Soccer players at the top level are so far removed from their fans they may as well be an alien species. The game is riddled with corruption, from Fifa to Uefa to the smallest game in China. The players behave like thugs, abusing each other on and off the field, and they’re allowed to abuse and intimidate the referee, which I’ll never understand.

Basketball, massive in the US, is a strange game, lots of tall people passing a ball to each other. First one team scores, then the other team, ad infinitum, until around the last 10 minutes and it gets exciting, if your definition of exciting is watching basketball.

Strangely, basketball is also the number one sport in the Philippines. Average height in the Philippines: Small! I often wonder if they lower the height of the basket or have special rules allowing shoulder carrying and leg-ups.

And then there are the Aussies and their passionate adoration of rugby league. Leave it out mate! I do watch league, it’s not a bad game, not a great game either. Were I to draw a comparison I’d say rugby league is checkers/draughts to rugby union’s chess, so not really a thinking man’s game then. Perhaps that explains rugby league’s popularity Down Under.

I used to love AFL, or Aussie Rules. Growing up watching it on TV, it took me a while to understand the rules – mostly because I wasn’t sure there were any. You couldn’t actually be sent off, you just got your name written in a wee book.

What I particularly loved about this game was when a fight broke out the camera ignored play and focused on a gaggle of mullet-adorned men punching the lights out of each other. AFL was more akin to the origins of all ball games; no-holds-barred, get-the-ball-from-one-end-of-the-village-to-the-other while the opposing team tries to stop you using any means possible. And then the powers that be cleaned up the AFL and I stopped watching. Shame on them.
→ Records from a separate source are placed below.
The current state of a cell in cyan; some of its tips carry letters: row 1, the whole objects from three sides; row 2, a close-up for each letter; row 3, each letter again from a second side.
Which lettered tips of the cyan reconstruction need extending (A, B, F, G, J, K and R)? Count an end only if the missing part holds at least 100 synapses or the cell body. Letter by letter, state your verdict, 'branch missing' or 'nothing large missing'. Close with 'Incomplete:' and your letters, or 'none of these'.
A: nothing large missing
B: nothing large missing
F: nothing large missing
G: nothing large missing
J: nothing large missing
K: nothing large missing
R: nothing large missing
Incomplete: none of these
Shame on them twice because they still allow mullets!

Speaking of decent violence, I don’t suppose you can beat ice hockey, as in: “I went to a fight once and an ice hockey game broke out.” All that padding just lends itself to gratuitous violence and the crowd laps it up, but then it is the most popular sport in Canada and Canadians do need something to wake them from their torpor.
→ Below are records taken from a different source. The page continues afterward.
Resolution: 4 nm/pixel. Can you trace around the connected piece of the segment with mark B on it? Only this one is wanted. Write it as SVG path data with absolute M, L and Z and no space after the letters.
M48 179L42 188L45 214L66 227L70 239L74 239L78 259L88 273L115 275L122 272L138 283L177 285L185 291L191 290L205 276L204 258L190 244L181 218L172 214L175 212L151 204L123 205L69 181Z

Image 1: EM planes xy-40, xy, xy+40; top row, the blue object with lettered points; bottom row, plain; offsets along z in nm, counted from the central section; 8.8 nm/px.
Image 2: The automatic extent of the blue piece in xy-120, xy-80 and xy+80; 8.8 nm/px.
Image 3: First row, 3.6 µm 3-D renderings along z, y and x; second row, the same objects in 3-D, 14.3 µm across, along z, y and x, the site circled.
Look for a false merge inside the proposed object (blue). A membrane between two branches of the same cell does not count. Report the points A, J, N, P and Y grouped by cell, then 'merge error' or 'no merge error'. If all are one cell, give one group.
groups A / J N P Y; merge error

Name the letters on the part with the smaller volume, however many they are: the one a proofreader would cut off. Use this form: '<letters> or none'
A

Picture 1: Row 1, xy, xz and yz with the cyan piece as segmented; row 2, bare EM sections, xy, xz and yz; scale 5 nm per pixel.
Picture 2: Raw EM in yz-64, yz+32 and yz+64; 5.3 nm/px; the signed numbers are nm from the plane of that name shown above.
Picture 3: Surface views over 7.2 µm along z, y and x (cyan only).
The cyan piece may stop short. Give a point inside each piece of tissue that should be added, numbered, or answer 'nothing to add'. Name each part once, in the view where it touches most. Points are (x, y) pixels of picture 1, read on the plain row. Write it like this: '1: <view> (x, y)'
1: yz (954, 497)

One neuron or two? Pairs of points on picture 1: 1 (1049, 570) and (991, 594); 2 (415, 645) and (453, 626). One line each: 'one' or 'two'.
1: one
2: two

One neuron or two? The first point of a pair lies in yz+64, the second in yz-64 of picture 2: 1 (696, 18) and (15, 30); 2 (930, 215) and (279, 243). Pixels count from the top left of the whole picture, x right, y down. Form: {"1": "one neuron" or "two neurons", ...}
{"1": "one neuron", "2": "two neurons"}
The least said about the two other North American sports the better, but do let me dismiss them. Baseball, we called it rounders when we were growing up and it was a kids’ game, was a simple game. You hit, you ran to base, or the next, or the next, or home, that was it.
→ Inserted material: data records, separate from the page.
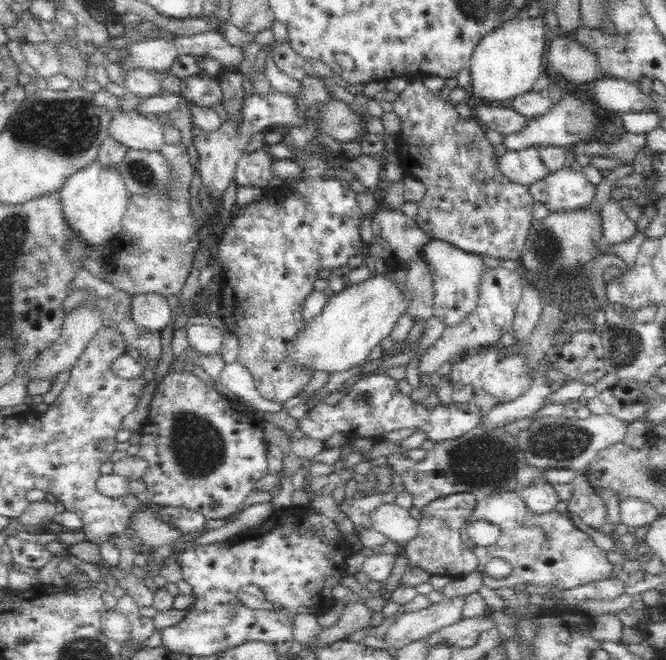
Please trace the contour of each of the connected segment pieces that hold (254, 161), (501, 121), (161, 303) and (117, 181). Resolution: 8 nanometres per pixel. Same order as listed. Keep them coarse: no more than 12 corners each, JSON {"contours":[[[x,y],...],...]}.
{"contours":[[[265,147],[236,162],[236,184],[268,188],[277,159]],[[493,102],[472,109],[486,129],[503,135],[524,128],[526,117]],[[131,298],[130,318],[142,331],[161,332],[170,320],[167,298]],[[98,160],[57,193],[85,246],[120,233],[129,192]]]}

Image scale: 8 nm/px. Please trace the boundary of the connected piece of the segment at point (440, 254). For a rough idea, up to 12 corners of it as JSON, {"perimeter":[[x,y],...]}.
{"perimeter":[[432,238],[420,253],[434,316],[454,326],[477,306],[483,256]]}

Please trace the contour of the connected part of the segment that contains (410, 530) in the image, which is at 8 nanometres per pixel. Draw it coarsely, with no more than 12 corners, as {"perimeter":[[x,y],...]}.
{"perimeter":[[380,504],[370,528],[405,544],[419,521],[398,504]]}

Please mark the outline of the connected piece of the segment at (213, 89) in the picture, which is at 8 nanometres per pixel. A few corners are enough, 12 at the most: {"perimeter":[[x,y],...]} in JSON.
{"perimeter":[[183,78],[178,94],[202,108],[222,102],[220,79]]}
Listening to coverage of baseball is like listening to a foreign language: “Here we go, two down, nobody on, no score, bottom of the ninth, there’s the wind up, a line shot up the middle.” WHAT? The suspicion lingers, they don’t know what they’re saying either.

And so to that other bastion of American sport, American Football. A dumb game, and if you follow the players’ shenanigans, a game played by deeply troubled and now concussed individuals. Then again, there are a large number of deeply troubled individuals in the US so perhaps you have to be on the same wavelength.

So why do I love rugby so much I can contemptuously dismiss all of these other sports?

Rugby is not a game, rugby is a lifestyle, a code to live your life by. Rugby teaches you an ethos both on and off the field that you can’t help but carry around with you for the rest of your life.

As a young lad joining a rugby club, the senior players, or first team players, are god-like. You give them more respect you do your own father and they’ll take you under their wing and nurture you. If you get out of order they’ll smother you with that wing and they’ll belittle you until you know your place in the wider scheme of things.

In short, rugby is part of the university of life and as a rugby player the world is your universe, as you’ll find passionate kindred spirits wherever you wander.

As a player, in sport, if you’re very lucky, you may one day claim that you changed a game, if you’re even luckier you might be able to say: “The game changed you.”

That’s rugby, that’s my sport, that’s the rugby sporting life.